"Bambini e bambine! Accorrete numerosi! Questo è il nuovo album di Fibra!". E scappa un rutto. Sincero. Le produzioni di Big Fish, Nesli, Amadeus, Dj Nais, Dj Mike, Mastermaind e Medeline, sono di ottimo livello, internazionale. Il suono anche, esce potente e pulito. La voce è piena e intonata. I testi sono semplici e comprensibili, come le metriche. Potrebbe andare a Sanremo. Al festival del trash anziano farebbe faville. Sarebbe l'unico motivo per cui varrebbe la pena guardarlo, il festival. Insulti per tutti. E tutti che applaudono. Sarebbe bellissimo. Quasi meglio che abolire Sanremo per sempre, o farlo presentare da "una cicciona, con un cazzo di nano gay, nero…".
Fabri Fibra è un bugiardo. Parlarne bene è come ammettere di essere uno sfigato disadattato, che di rap non ne capisce niente, mainstream fino al midollo, senza alcun ideale, che anela solo a cocaina e puttane: "le foto, le donne, le scarpe, gli occhiali, le maglie, le moto, le macchine, i bracciali, le feste, i locali, la faccia sui giornali". Ascoltare il suo disco è come guardare in tv un servizio sull’omicidio della studentessa Erasmus a Perugia. Cronaca nera. Morbosamente invitante. Si vogliono sapere tutti gli indizi, le dichiarazioni, i colpevoli, gli avvocati, le crisi mistiche, le sostanze, le scopate, le lame. Crimine. Morte. Scandalo. In Italia. "Dove fuggi?". Ce lo meritiamo Fibra. Ed io me lo ascolto. Di nuovo. E ancora.
"Puzza di morte il successo per questo piace, stendo dal balcone la bandiera della pace, eppure vedo il male in questo mare di immigrati, è perché m’hanno messo il panico degli attentati, che per la maggior parte erano tutti inventati, ma l’importante è che ci siamo spaventati. Partito scelto? Bin Laden, mi piaci!

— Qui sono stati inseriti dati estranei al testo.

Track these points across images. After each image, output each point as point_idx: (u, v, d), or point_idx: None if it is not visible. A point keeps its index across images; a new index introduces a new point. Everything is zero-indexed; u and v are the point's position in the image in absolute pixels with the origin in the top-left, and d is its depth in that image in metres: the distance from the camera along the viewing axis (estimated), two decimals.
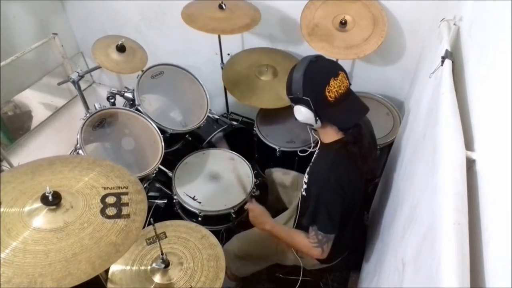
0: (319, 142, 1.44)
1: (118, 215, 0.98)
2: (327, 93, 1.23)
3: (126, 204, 1.01)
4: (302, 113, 1.29)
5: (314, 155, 1.49)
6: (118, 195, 1.02)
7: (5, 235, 0.88)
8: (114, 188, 1.04)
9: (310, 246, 1.36)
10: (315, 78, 1.25)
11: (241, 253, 1.65)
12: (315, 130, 1.42)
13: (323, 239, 1.33)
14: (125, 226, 0.97)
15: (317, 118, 1.28)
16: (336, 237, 1.39)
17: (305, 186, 1.43)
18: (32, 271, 0.84)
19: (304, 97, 1.25)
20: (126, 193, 1.04)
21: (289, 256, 1.60)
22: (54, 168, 1.07)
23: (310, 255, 1.44)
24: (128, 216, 0.99)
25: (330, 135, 1.34)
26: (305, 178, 1.45)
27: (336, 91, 1.24)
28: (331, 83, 1.23)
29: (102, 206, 0.99)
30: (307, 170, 1.47)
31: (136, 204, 1.03)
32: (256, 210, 1.54)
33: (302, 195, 1.47)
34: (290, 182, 1.86)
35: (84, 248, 0.90)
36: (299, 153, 1.86)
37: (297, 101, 1.29)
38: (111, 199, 1.01)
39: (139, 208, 1.02)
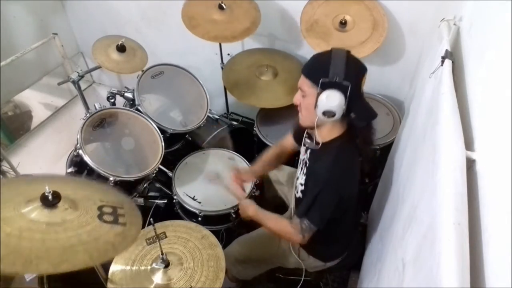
0: (314, 141, 1.39)
1: (115, 222, 0.98)
2: (362, 84, 1.21)
3: (123, 216, 1.01)
4: (335, 99, 1.18)
5: (309, 155, 1.43)
6: (114, 208, 1.02)
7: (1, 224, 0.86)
8: (110, 202, 1.04)
9: (292, 232, 1.35)
10: (358, 65, 1.22)
11: (242, 257, 1.64)
12: (311, 127, 1.38)
13: (306, 228, 1.32)
14: (122, 231, 0.97)
15: (344, 109, 1.21)
16: (335, 236, 1.39)
17: (301, 187, 1.41)
18: (28, 253, 0.82)
19: (344, 82, 1.16)
20: (122, 208, 1.04)
21: (291, 260, 1.59)
22: (49, 180, 1.04)
23: (291, 241, 1.45)
24: (124, 224, 0.99)
25: (332, 132, 1.31)
26: (301, 179, 1.42)
27: (363, 85, 1.23)
28: (365, 75, 1.22)
29: (99, 212, 0.98)
30: (303, 170, 1.43)
31: (132, 217, 1.03)
32: (243, 202, 1.56)
33: (297, 197, 1.45)
34: (285, 179, 1.84)
35: (82, 242, 0.89)
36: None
37: (331, 85, 1.18)
38: (107, 209, 1.01)
39: (135, 221, 1.03)
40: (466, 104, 0.95)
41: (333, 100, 1.19)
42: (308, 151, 1.42)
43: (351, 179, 1.31)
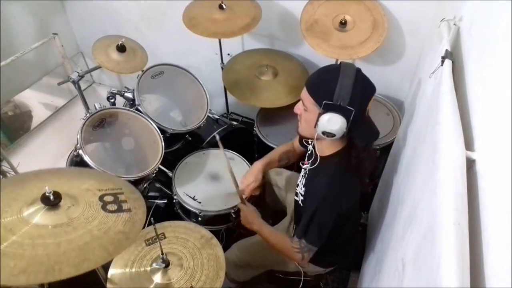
0: (314, 154, 1.37)
1: (119, 210, 0.98)
2: (367, 108, 1.18)
3: (125, 201, 1.01)
4: (336, 123, 1.16)
5: (309, 167, 1.41)
6: (114, 195, 1.02)
7: (7, 233, 0.86)
8: (108, 190, 1.03)
9: (292, 251, 1.36)
10: (365, 90, 1.18)
11: (241, 263, 1.63)
12: (310, 139, 1.36)
13: (305, 248, 1.33)
14: (129, 218, 0.97)
15: (345, 132, 1.19)
16: (336, 246, 1.38)
17: (301, 197, 1.40)
18: (47, 260, 0.82)
19: (348, 107, 1.13)
20: (122, 193, 1.03)
21: (290, 265, 1.60)
22: (41, 177, 1.05)
23: (291, 259, 1.45)
24: (129, 210, 0.99)
25: (331, 147, 1.30)
26: (301, 189, 1.41)
27: (369, 106, 1.20)
28: (372, 98, 1.19)
29: (102, 203, 0.98)
30: (303, 181, 1.42)
31: (134, 201, 1.03)
32: (246, 210, 1.52)
33: (298, 204, 1.44)
34: (284, 184, 1.82)
35: (95, 237, 0.89)
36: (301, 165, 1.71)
37: (334, 108, 1.15)
38: (109, 198, 1.00)
39: (138, 204, 1.03)
40: (466, 104, 0.95)
41: (334, 123, 1.17)
42: (310, 161, 1.42)
43: (349, 195, 1.30)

Io sono il più pazzo, ragazzo, ringrazia la Fallaci!"
È un album da sfogliare con le bave alla bocca, come con il peggiore dei tabloid. Cinico, egocentrico, e incazzato nero. Monotono e noioso. Tutto fatto. Senza alcuna speranza per il futuro (ma c’è anche di peggio, dai…). Senza alcuna emozione. Forse ironico, forse no. Luoghi comuni che si sprecano, ma che nessuno osa affrontare. Con molto di più di quello che sembra trasmettere. Lo schifo è dare ragione a Fibra. Non il suo disco. Il suo disco spacca. Cattivo gusto e cadute di stile una dietro l’altra. Perfetto. E Metal Carter che si chiede “Ma stare al mondo in fondo, in cosa consiste?”, lascia un silenzio dentro che non ha soluzioni.
Erika, Omar, la Franzoni, Lapo, Aida, Tommy, la Falchi, Calissano. I preti che toccano. Le troie. I contratti di lavoro che non esistono. La città che ingoia. L’amore in cui è sempre tutto da rifare, e un’altra occasione non c’è mai. La politica che non esiste, ma la mafia si. La droga (?) come antidoto alla vita. La società che si autodistrugge con un sorriso in tv. Occhi chiusi, tutto bene. Occhi aperti, cadiamo nel vuoto. E tu, “non dirmi che non lo sapevi. Sapevi".